Author(s): Raghu Gopal
Smartphones could soon become the master key to unlocking online accounts. In a first, the four major US mobile carriers are collaborating on a system to manage customer logins on third-party websites and apps. Their goal is to get companies such as banks and online retailers supporting the new Project Verify authentication platform, and then roll out the free app to consumers.
A couple of weeks ago, the four leading US carriers, AT&T, Verizon, T-Mobile and Sprint, unveiled Project Verify at the Mobile World Congress Americas in Los Angeles. It's certainly a good opportunity to make handsets a part of multifactor authentication, given the ubiquity of smartphone usage and growing concerns about cybersecurity. Companies including Google and Facebook already use handsets for two-factor authentication, but this method can be hacked as one-time passwords sent to users through SMS can be intercepted.

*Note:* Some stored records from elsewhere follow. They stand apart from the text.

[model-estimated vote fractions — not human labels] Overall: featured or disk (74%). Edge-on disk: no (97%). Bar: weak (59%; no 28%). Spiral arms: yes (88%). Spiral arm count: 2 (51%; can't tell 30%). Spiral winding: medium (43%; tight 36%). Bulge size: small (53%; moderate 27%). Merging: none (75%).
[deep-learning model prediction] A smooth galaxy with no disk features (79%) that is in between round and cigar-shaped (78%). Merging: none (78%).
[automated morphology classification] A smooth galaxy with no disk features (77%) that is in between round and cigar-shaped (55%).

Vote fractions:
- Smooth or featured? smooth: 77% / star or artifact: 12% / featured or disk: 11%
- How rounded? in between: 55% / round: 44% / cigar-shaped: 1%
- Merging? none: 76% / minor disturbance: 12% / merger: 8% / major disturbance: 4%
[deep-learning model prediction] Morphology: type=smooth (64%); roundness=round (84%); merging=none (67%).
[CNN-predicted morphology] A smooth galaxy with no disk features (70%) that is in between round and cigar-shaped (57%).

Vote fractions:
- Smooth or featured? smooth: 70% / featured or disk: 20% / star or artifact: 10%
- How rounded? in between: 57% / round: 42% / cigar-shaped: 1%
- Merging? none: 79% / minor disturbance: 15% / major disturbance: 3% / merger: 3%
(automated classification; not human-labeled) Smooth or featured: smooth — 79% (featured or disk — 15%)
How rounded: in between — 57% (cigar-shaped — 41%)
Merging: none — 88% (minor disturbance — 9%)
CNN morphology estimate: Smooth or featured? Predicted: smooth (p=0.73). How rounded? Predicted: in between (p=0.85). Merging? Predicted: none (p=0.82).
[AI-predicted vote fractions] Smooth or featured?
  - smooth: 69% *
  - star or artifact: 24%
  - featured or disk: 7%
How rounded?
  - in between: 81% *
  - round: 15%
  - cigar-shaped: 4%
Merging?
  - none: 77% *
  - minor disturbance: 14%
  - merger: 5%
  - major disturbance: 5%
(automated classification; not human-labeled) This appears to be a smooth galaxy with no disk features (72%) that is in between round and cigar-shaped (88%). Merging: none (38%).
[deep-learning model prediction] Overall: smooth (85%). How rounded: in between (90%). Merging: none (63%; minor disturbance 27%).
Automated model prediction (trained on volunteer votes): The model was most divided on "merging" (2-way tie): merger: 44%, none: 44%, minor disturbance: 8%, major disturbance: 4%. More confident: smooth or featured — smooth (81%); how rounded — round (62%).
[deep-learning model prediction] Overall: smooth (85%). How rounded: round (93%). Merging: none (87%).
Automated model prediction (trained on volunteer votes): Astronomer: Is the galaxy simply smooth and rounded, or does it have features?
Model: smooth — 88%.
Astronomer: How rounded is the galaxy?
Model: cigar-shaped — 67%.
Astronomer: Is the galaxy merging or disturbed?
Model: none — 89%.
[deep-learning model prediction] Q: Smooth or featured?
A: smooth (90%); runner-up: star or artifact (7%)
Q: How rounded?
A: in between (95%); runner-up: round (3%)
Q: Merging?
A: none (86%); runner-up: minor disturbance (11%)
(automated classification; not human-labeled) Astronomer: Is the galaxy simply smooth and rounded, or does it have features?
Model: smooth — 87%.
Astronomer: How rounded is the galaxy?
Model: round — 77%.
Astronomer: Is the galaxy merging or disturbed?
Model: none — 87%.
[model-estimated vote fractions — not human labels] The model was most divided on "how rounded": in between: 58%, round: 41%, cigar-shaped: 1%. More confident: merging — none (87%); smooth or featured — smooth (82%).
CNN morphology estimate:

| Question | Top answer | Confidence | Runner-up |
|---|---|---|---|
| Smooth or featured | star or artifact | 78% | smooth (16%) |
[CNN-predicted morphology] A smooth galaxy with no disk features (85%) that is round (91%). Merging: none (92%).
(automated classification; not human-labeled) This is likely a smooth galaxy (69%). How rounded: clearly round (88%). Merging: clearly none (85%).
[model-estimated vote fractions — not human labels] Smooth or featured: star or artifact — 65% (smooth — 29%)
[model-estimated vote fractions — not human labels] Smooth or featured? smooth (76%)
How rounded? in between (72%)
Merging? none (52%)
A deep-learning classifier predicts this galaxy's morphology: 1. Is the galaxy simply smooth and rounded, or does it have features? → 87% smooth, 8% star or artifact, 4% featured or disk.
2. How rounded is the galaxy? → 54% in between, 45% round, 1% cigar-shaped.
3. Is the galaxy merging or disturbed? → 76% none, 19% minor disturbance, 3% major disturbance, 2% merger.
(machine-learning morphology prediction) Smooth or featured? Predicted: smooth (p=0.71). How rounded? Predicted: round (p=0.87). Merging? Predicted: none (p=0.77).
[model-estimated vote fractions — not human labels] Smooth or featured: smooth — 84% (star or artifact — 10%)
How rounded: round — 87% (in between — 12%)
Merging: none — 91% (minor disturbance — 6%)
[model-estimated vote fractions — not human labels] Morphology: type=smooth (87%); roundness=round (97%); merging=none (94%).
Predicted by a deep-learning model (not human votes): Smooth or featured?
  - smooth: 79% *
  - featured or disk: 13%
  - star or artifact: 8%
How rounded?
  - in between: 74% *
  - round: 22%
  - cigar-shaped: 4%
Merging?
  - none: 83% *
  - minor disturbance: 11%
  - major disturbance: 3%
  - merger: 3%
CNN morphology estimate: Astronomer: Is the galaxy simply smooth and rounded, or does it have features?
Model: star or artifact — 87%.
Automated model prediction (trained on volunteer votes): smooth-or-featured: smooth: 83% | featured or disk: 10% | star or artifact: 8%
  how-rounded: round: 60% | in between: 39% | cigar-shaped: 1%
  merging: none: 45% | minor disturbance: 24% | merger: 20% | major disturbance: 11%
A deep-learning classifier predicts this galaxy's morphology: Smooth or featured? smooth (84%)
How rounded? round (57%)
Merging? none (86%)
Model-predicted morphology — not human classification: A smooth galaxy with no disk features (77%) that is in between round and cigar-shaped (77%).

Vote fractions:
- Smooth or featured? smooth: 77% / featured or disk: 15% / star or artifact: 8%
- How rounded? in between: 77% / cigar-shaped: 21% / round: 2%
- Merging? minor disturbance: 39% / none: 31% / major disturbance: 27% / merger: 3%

To help address the drawbacks of two-factor authentication and stop unauthorised SIM swapping, the four carriers have come together to create Project Verify. Instead of sending a one-time password through a text message, the service uses an app that can securely generate authentication requests on a smartphone.
The solution is similar to other multifactor authentication systems, letting users approve or deny login requests from websites and apps and reducing the number of times users enter passwords. It validates users by taking into account their phone number, account tenure, IP address, phone account type and SIM card details. Project Verify "combines the carriers' proprietary, network-based authentication capabilities and other methods to verify a user's identity".
Companies are centralising the Project Verify process so that websites can easily integrate the security system without the need to go from carrier to carrier. Online pages can implement the initiative as two-factor authentication or use it to replace the traditional password login entirely. Signing in will be simple: users click on a window in the Project Verify app, confirming they wish to log in.
The mobile carriers may face the challenge of convincing users to embrace their system, as customer satisfaction and trust in carriers has been notoriously low. Furthermore, Project Verify makes switching carriers and smartphones significantly harder. Although there are certainly conveniences to a single sign-on solution, the risks could be huge in the event of a breach. Websites and users can add extra security to login requests by requiring a fingerprint scan on a phone or a special pin to prevent account takeovers in the event a phone is lost or stolen.
Project Verify isn't yet available for download but will be put to the test in the first half of 2019, when it appears in app stores as the mobile carriers kick off public trials.
Multifactor authentication needs improvement, but it arguably needs to be mandated to have widespread impact. Ultimately, it will be for consumers to decide if Project Verify fulfills a need that Google and others don't already meet, so demand will heavily depend on commitment from partners in the finance and e-commerce markets.